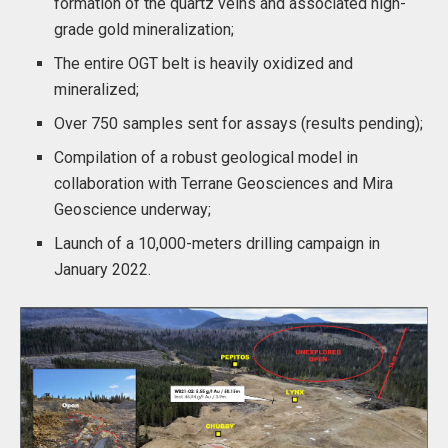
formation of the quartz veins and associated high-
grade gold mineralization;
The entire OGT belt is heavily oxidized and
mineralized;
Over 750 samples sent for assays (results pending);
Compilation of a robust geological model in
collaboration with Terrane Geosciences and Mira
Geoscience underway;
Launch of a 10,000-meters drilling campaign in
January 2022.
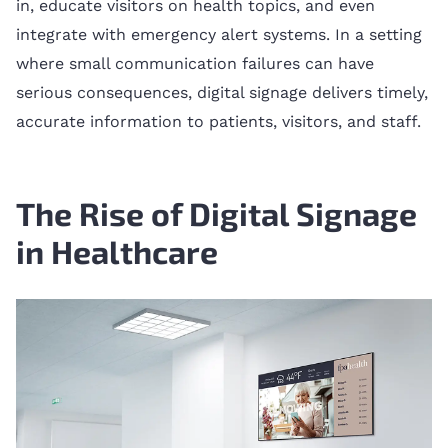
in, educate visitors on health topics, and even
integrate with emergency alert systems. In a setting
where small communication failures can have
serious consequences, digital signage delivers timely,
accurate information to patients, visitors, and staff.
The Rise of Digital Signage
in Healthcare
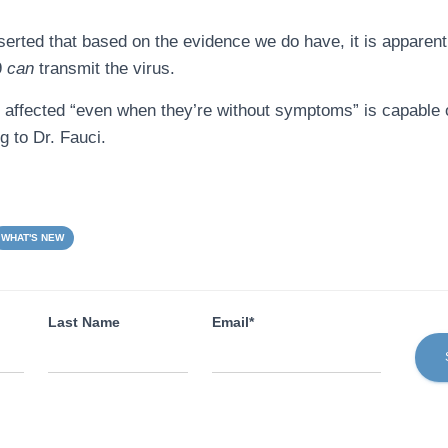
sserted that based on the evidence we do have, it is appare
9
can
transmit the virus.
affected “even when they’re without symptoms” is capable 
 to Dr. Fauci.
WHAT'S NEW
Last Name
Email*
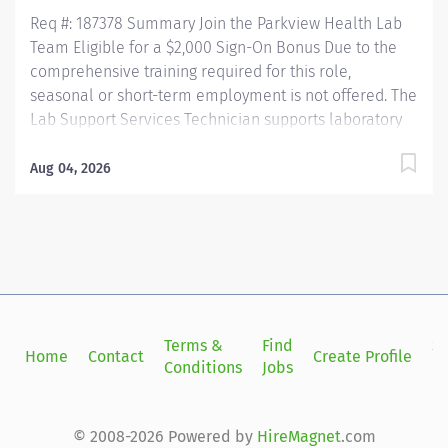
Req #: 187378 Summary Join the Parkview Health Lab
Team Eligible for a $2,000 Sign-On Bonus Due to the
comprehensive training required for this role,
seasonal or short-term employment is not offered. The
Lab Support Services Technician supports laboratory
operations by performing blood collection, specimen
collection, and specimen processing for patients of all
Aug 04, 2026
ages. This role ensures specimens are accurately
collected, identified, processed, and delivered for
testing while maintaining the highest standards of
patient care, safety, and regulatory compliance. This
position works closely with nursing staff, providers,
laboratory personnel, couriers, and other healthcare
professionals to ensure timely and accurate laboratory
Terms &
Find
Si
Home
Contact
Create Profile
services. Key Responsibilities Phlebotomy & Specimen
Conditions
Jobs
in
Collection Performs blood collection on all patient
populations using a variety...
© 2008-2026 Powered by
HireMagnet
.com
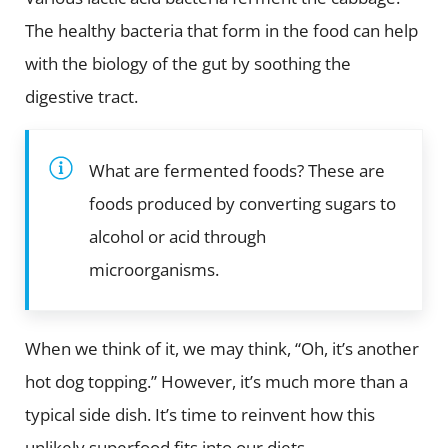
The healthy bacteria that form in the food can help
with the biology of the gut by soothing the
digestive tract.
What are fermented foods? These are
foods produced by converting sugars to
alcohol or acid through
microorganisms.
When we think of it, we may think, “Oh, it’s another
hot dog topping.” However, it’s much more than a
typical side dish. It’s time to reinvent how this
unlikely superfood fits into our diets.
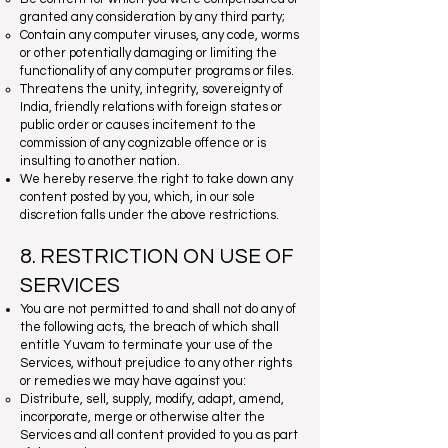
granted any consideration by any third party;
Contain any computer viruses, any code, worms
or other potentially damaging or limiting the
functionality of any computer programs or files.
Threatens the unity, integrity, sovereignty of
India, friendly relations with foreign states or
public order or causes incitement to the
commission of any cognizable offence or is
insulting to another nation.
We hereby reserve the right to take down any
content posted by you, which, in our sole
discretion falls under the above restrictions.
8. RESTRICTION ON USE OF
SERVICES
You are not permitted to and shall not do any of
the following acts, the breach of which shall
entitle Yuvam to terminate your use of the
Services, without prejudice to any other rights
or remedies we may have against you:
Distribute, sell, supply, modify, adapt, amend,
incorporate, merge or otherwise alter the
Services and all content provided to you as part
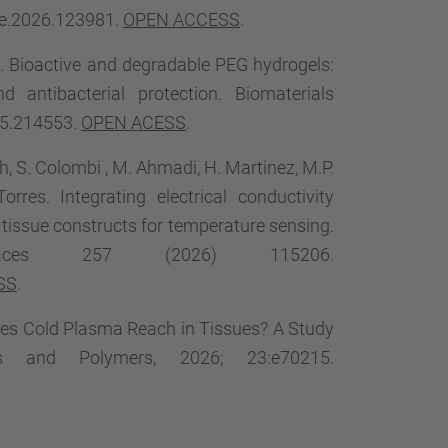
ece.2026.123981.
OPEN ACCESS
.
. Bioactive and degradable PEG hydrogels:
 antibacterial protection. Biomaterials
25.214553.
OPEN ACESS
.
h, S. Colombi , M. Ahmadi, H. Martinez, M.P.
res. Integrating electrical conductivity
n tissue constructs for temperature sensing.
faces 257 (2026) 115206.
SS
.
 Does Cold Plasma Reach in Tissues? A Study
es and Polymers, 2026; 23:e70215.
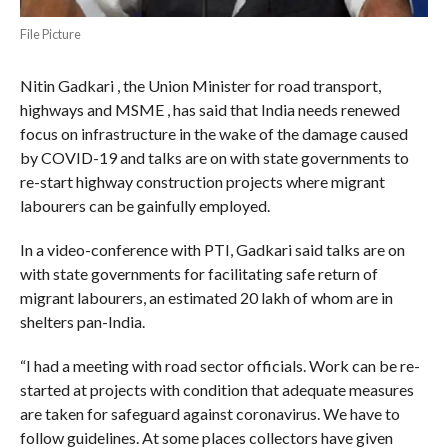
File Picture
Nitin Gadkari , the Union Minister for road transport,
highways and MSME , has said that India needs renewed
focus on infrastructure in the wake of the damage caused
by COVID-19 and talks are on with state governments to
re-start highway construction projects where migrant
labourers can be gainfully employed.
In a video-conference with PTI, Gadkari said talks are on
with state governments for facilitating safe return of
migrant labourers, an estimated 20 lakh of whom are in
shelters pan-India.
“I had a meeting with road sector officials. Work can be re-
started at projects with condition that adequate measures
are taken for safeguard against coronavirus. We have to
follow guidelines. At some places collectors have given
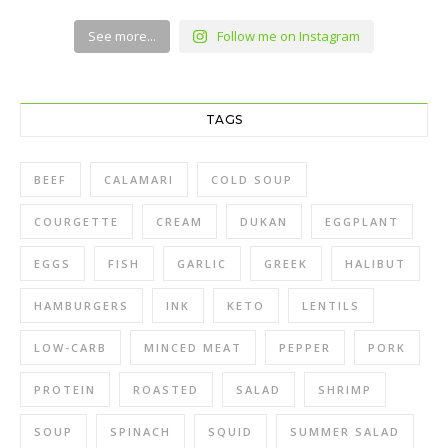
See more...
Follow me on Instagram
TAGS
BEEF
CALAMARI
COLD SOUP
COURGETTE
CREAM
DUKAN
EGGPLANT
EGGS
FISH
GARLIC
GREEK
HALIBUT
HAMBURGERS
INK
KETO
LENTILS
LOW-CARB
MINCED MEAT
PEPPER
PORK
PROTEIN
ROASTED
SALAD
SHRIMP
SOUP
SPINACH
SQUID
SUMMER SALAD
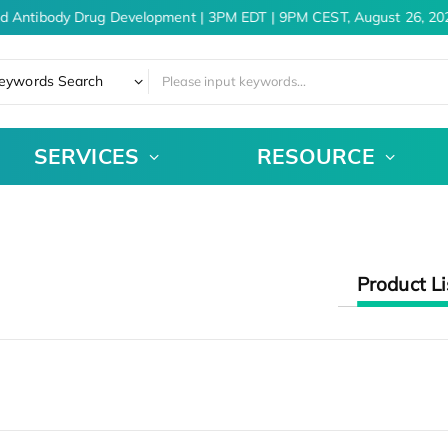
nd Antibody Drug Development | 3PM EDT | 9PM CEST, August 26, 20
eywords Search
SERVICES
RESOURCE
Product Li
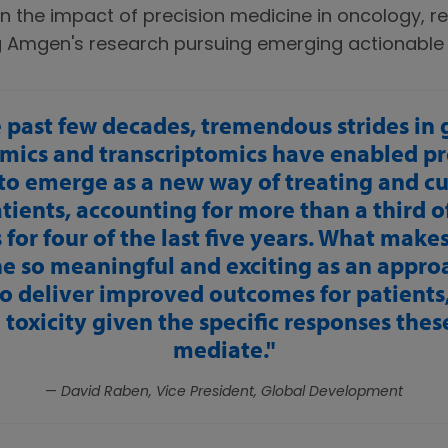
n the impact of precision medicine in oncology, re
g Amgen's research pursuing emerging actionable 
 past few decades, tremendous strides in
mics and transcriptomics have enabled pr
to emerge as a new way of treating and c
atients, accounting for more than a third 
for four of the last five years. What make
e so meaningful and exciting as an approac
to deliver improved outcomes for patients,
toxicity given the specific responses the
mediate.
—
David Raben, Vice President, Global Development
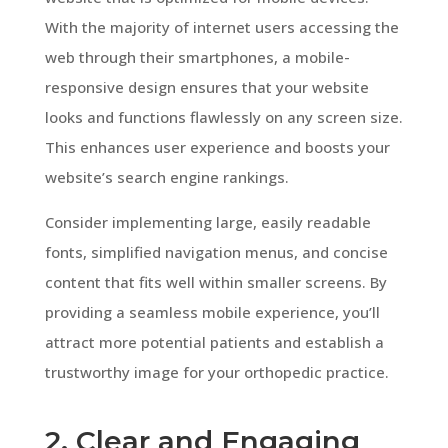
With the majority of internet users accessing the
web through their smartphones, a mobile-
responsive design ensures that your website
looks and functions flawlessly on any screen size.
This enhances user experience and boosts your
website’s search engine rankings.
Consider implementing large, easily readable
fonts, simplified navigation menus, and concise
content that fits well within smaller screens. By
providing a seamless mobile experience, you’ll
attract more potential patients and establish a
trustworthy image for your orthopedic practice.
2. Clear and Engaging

--

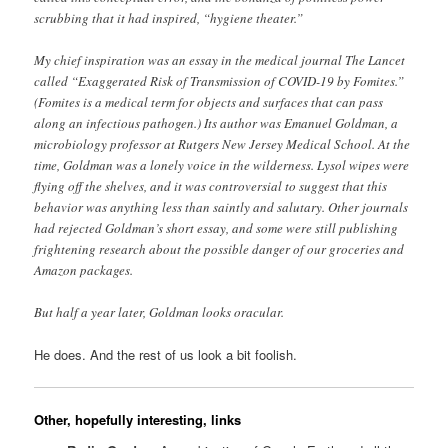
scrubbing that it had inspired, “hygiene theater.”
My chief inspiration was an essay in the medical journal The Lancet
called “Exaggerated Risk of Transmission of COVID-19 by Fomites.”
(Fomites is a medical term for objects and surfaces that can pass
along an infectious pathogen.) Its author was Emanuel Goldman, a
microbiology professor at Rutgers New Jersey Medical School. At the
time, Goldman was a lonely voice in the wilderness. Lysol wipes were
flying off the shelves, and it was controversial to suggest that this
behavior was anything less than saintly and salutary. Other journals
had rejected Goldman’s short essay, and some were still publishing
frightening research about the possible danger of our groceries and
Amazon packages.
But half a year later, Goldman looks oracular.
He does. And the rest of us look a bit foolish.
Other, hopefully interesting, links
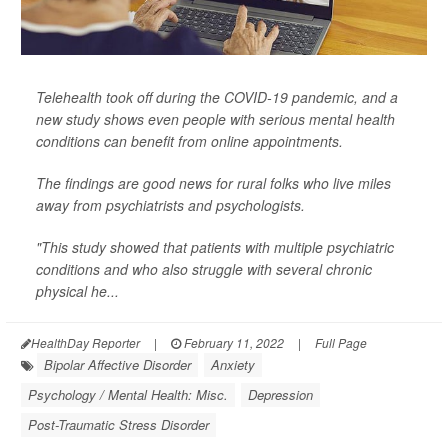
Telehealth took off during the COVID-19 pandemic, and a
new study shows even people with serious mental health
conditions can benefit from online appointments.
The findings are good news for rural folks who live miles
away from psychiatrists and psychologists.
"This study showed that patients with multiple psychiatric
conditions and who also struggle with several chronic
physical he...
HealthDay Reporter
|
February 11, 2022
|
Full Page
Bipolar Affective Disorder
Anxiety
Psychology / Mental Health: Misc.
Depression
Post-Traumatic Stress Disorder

Action item
Go to the line above that contains "OPEN ACCESS" and reproduce everything exactly from there through the line that contains "with state governments for", leaving out the pictures.

Answer to this problem
OPEN ACCESS
.
. Bioactive and degradable PEG hydrogels:
 antibacterial protection. Biomaterials
25.214553.
OPEN ACESS
.
h, S. Colombi , M. Ahmadi, H. Martinez, M.P.
res. Integrating electrical conductivity
n tissue constructs for temperature sensing.
faces 257 (2026) 115206.
SS
.
 Does Cold Plasma Reach in Tissues? A Study
es and Polymers, 2026; 23:e70215.
File Picture
Nitin Gadkari , the Union Minister for road transport,
highways and MSME , has said that India needs renewed
focus on infrastructure in the wake of the damage caused
by COVID-19 and talks are on with state governments to
re-start highway construction projects where migrant
labourers can be gainfully employed.
In a video-conference with PTI, Gadkari said talks are on
with state governments for facilitating safe return of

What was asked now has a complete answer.